Case Study: Pegaso diversifies
As Pegaso reviews its asset allocation, increased diversification and alternative investments are key topics of discussion
- Global government bonds, US corporate bonds and EM equities recently introduced.
- Board has decided fund should have ability to invest in alternatives.
- Pension fund to mull adding illiquid assets when current external mandates expire.
Italy’s Fondo Pensione Complementare Pegaso, the contractual pension fund for employees in the utilities sector, has cautiously moved towards new asset classes over the last two years. This has been in response to the historically low interest rate environment. The fund could expand its investment universe still, in time for the renewal of its external investment mandates.
The pension fund offers members three different investment strategies, which consist of different asset allocations, carrying varying levels of risk.

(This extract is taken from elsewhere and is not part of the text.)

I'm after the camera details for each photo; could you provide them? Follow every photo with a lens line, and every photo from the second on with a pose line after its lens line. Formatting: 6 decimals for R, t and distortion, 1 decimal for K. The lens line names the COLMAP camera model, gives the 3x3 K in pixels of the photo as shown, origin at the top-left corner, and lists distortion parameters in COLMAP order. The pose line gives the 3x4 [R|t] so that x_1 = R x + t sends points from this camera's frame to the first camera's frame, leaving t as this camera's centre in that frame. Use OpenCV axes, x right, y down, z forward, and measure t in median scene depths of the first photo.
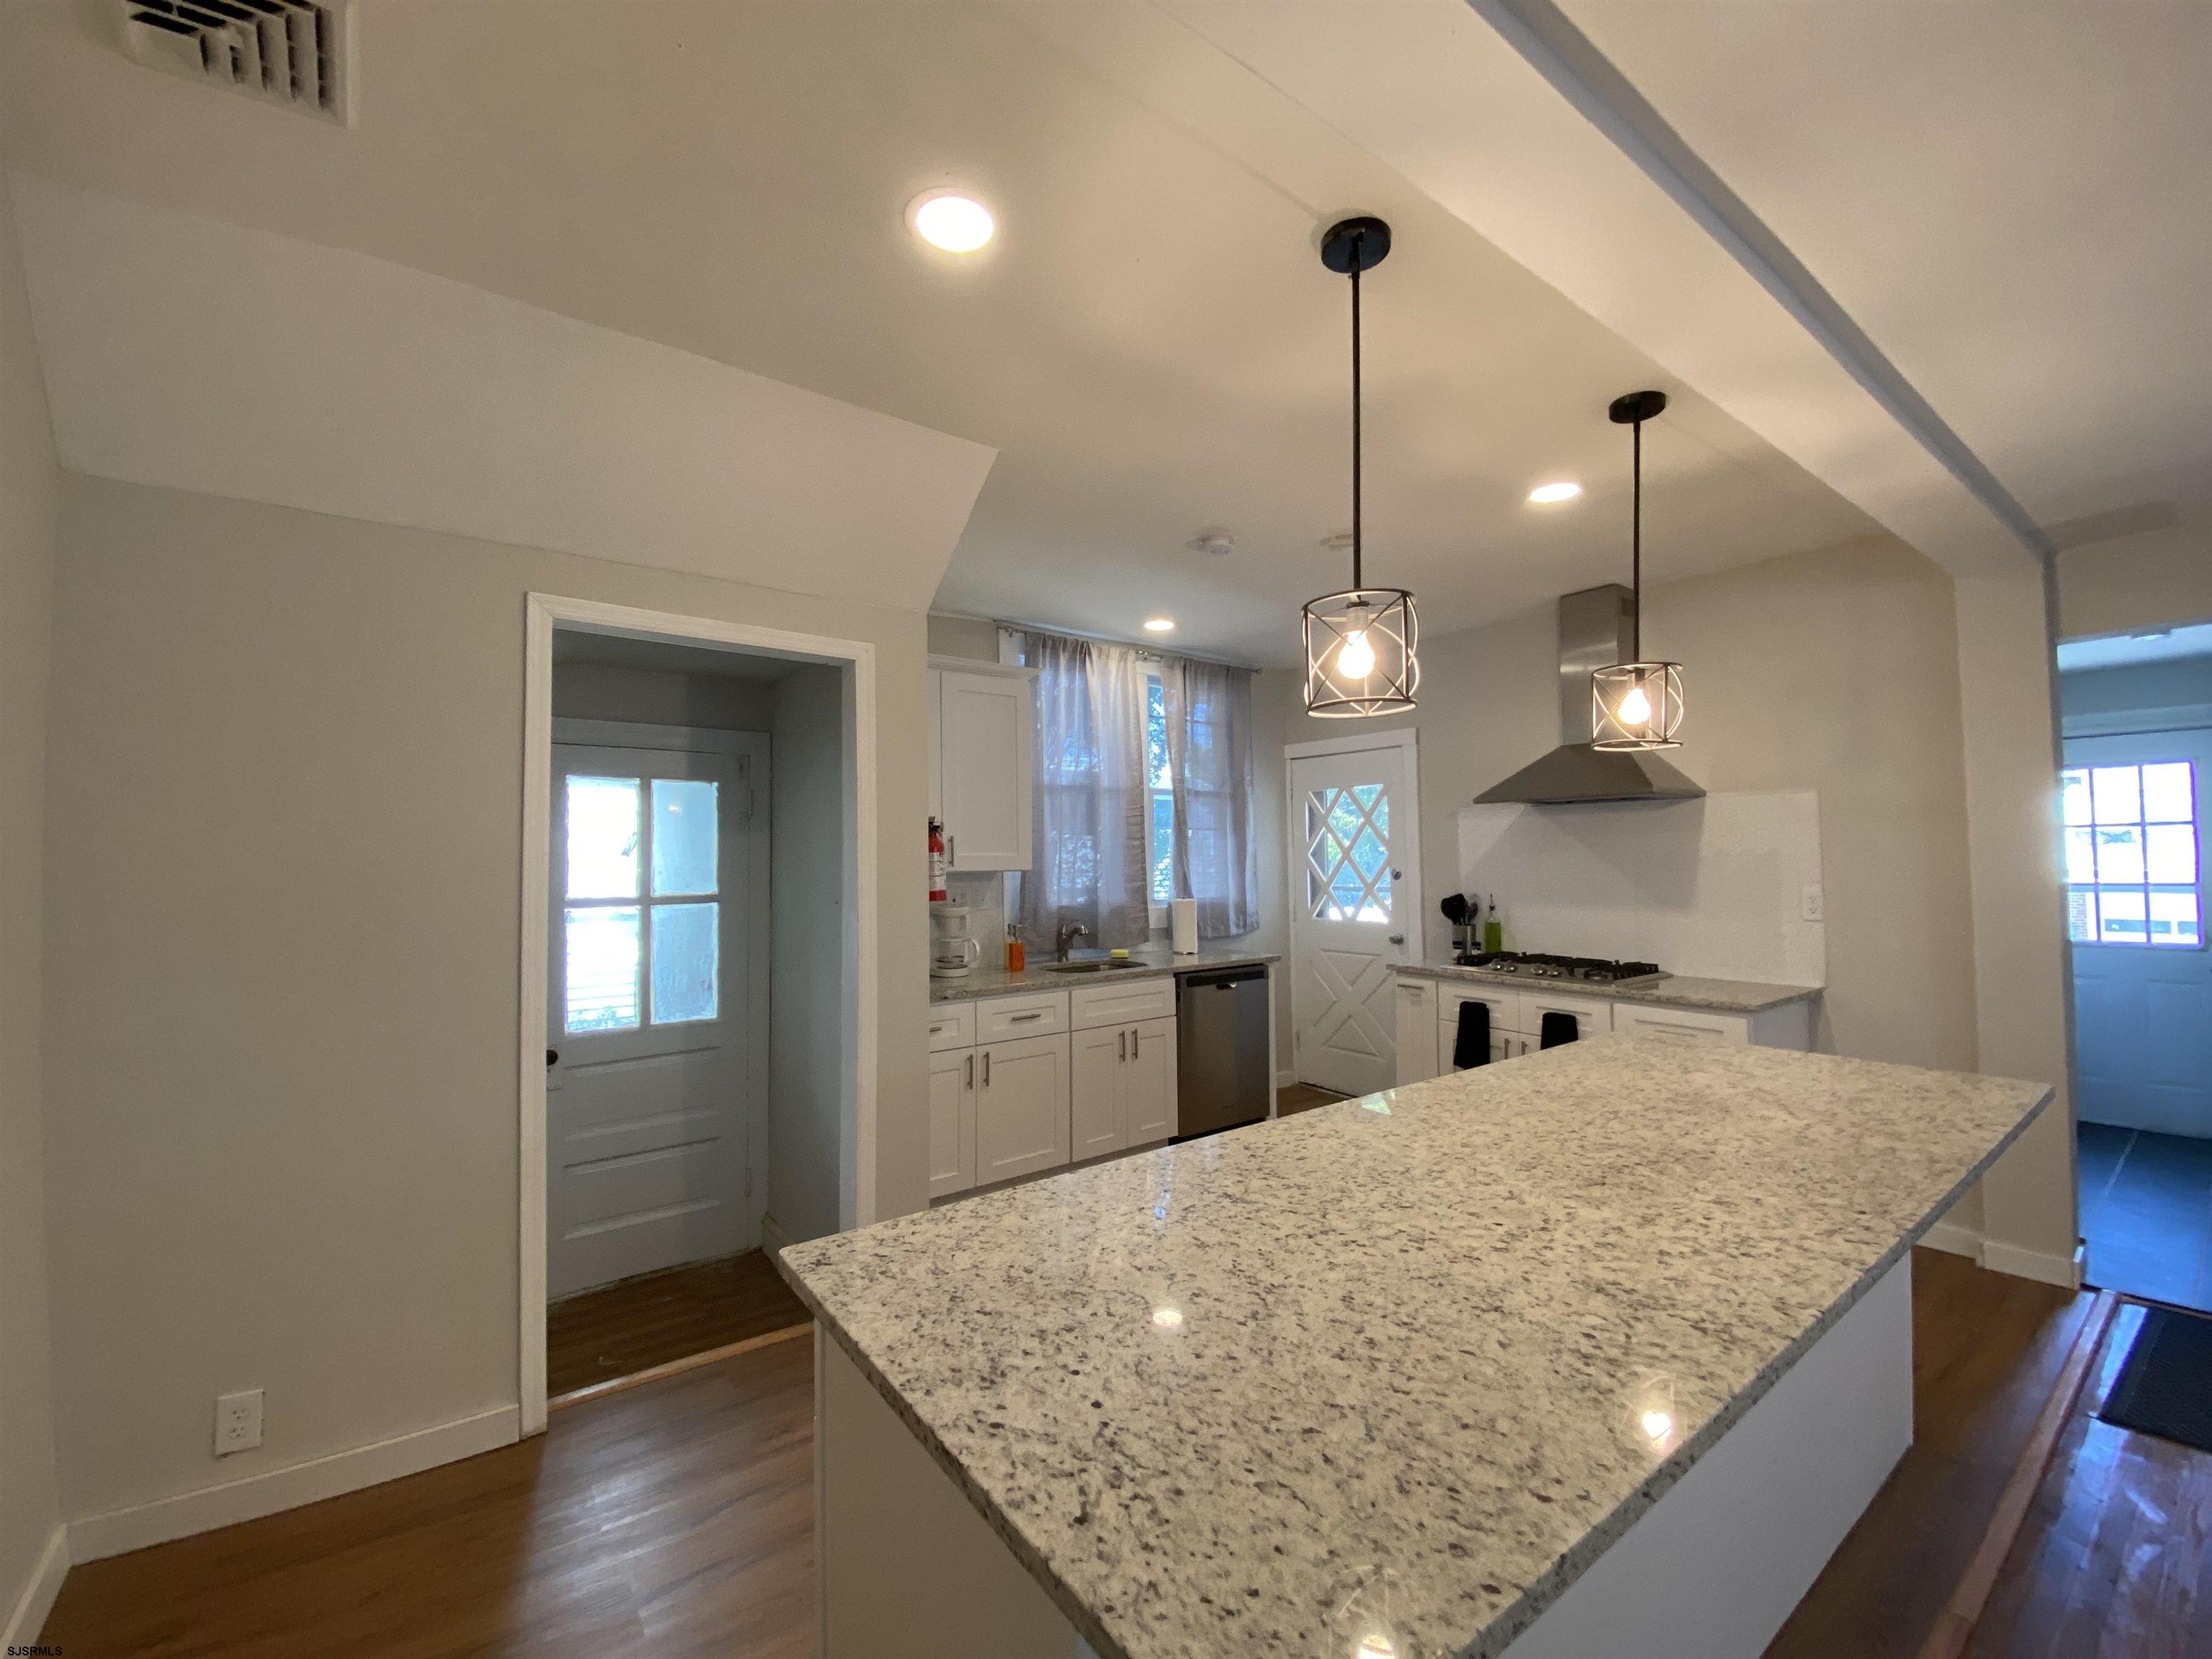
lens RADIAL K [[896.4, 0, 1103.9], [0, 896.4, 825.5], [0, 0, 1]] dist [0.041082, -0.028851]
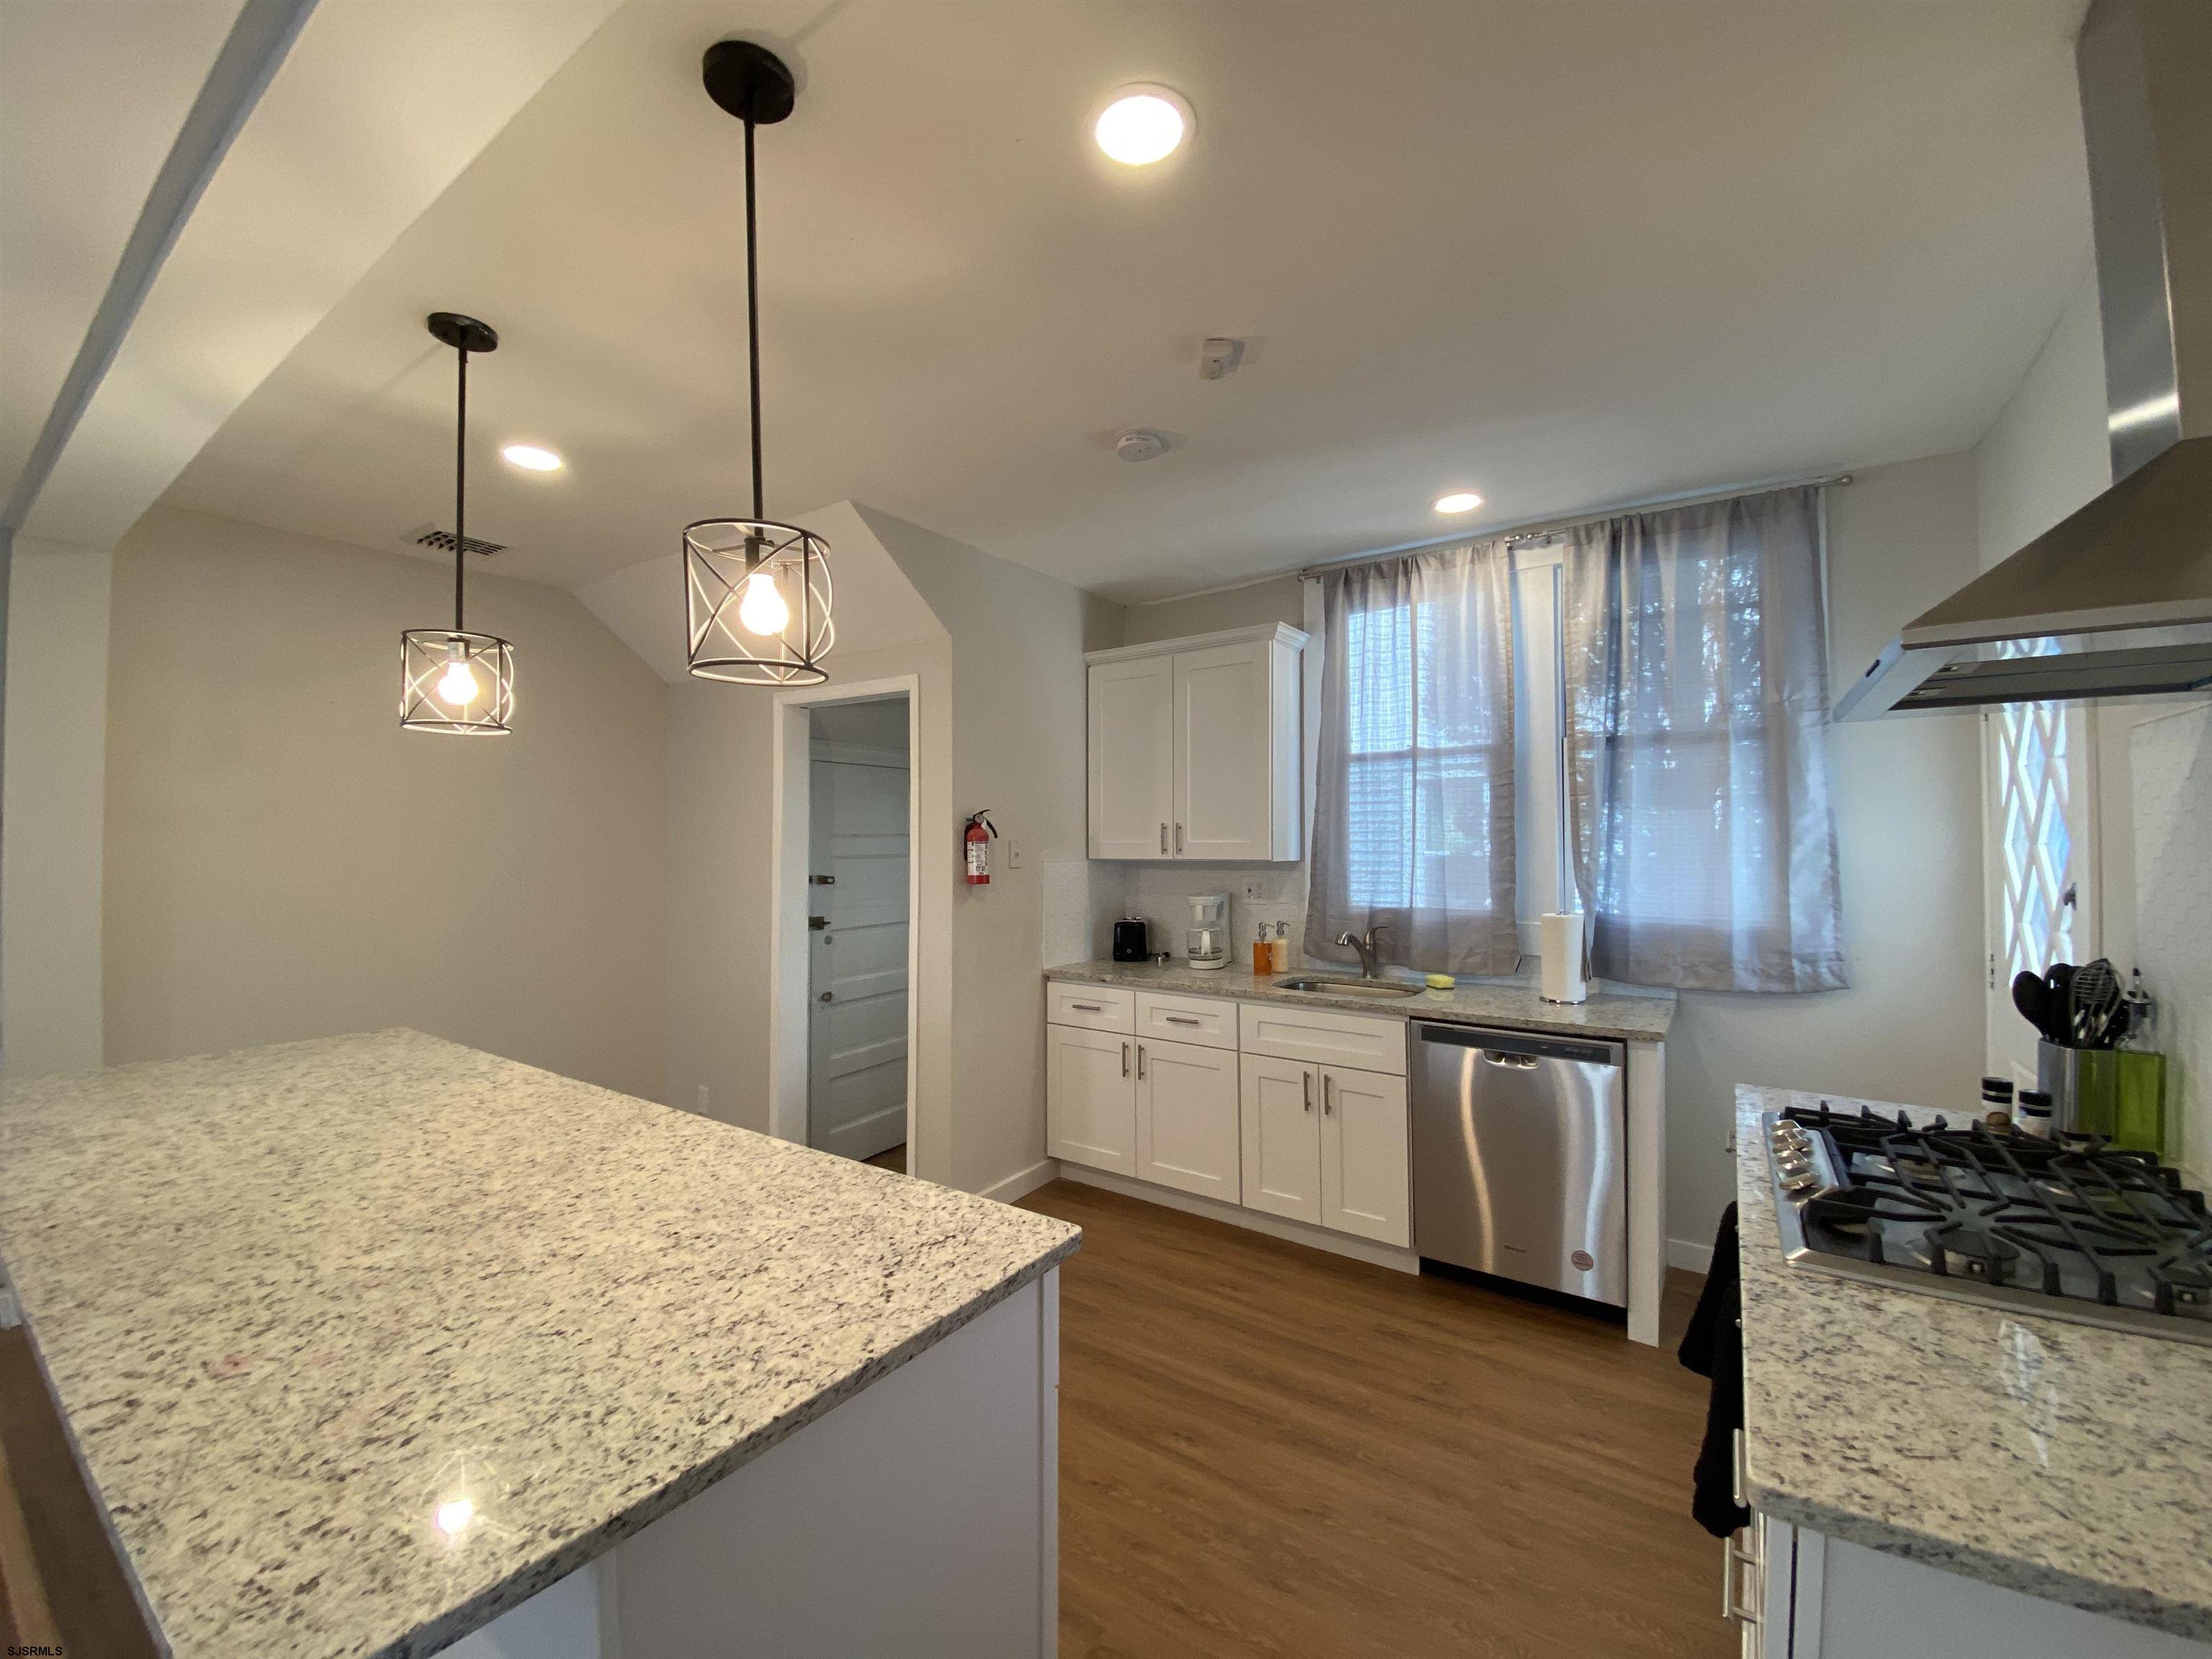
lens RADIAL K [[896.4, 0, 1103.9], [0, 896.4, 825.5], [0, 0, 1]] dist [0.041082, -0.028851]
pose [[0.316274, -0.007847, -0.948635, 0.787287], [0.030781, 0.999524, 0.001994, 0.011784], [0.948168, -0.029831, 0.316365, 0.668104]]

The guaranteed option (comparto garantito) is composed of 95% bonds and 5% equities; the balanced line (comparto bilanciato) consists of 69% bonds and 31% equities, and the dynamic line (comparto dinamico) has 53% of assets in bonds and 47% in equities, according to December 2016 figures.
The fund completed its most recent asset allocation study in 2014. However in 2015, its board of directors acted on a proposal from Pegaso’s own working group on financial management. It decided to conduct an appraisal of its investment portfolio in the light of reduced five-year yield expectations.

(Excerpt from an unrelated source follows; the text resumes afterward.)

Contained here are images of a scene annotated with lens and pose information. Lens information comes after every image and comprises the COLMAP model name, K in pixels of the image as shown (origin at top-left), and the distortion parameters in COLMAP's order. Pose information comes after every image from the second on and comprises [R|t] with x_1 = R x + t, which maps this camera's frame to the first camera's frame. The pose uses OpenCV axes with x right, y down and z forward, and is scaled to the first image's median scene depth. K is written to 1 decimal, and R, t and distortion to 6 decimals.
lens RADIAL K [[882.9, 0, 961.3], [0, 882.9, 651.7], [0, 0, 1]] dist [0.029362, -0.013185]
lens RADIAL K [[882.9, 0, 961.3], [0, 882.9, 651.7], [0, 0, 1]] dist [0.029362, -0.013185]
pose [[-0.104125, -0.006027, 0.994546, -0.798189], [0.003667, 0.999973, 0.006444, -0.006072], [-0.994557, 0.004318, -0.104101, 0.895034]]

The fund’s consultant, in conjunction with its finance department, assessed salary replacement rates for its members, and confirmed that rates would be more than 75% for most of the profiles analysed. However, the study found that there had been a 1-2% reduction in coverage since the 2014 study, and a fall in the likelihood of achieving the pre-established social security objectives that had been agreed upon in the 2014 study.
PEGASO key data
- Pension scheme for employees of public utilities and member firms of the Federutility
- Assets: €915m (end 2016)
- Members: 31,032 (end 2016)
- Founded: June 1998
- Location: Rome
But, after taking other factors into account, such as the time horizon, the income and social security positions of the members, the inflation and income assumptions, the replacement rates and target returns set out in the 2014 analysis were confirmed, says Andrea Mariani, Pegaso’s director general.
“The investment policy was therefore revised with the aim of avoiding any significant change to the sub-funds’ risk profiles, and to the type of mandates under management,” he says.
“Various hypotheses have been discussed and evaluated, including the addition of new asset classes,” Mariani says. “We have done simulations to do with this and developed statistics on risk-return parameters that would result”.
“These have shown an increase in the expected return with a less-than-proportional rise in volatility, and an increase in duration.
“The shortfall has also been improved under the revised investment policy, and the probability of achieving negative returns has fallen by 37%,” Mariani says.
Pegaso’s analysis has also illustrated that the maximum loss in case of negative performance has decreased by about 10% as a result of the investment policy changes.
“Expectations on replacement rates improved with the new management guidelines, and most of the profiles examined exceeded the overall coverage target set in 2014 of 75% of the last gross salary,” he says.
At the end of the process, Pegaso’s board of directors decided to introduce several new asset classes:
- Global government bonds ex-Japan – seen as a tactical opportunity, this asset class has been incorporated within the benchmarks for the balanced and dynamic investment lines;
- US corporate bonds — this asset class has been included in the balanced line;
- Emerging market equities — included in both balanced and dynamic lines.
As well as this, Pegaso’s directors also opted to increase the weighting of euro-denominated issuance in the corporate bond allocation.
In order to comply with the 2014 forecasts, currency exposure has to be maintained within a 30% limit, he says, which means using a hedged global developed market equity index for one part of the overall portfolio.
The directors also decided to expanding the pension fund’s investment universe to stimulate active management by granting managers more scope for tactical investment within high-yield bonds, emerging market government bonds and commodities, says Mariani.
In the next few months, Pegaso’s external asset management mandates are due to expire, and this, will return the focus to asset allocation.
“We will assess whether the investment universe should be expanded further, and look at illiquid asset classes in particular,” he says.
The fund will scrutinise the structure of the existing mandates to see if they need to be changed, and the aim will be to award the resulting mandates by the end of the first half of 2018, he said.
Pegaso’s directors have also decided that the fund should have the ability to invest in alternatives, such as private credit, infrastructure, private equity, real estate, Mariani says, though he adds that the characteristics of these investments pose challenges to the current structure of the fund and the duties of its trustees.
“If it is decided to introduce some of these instruments, then decisions will have to be made about which ones are to be included, to what extent, and not least, the investment model that is to be used,” he says.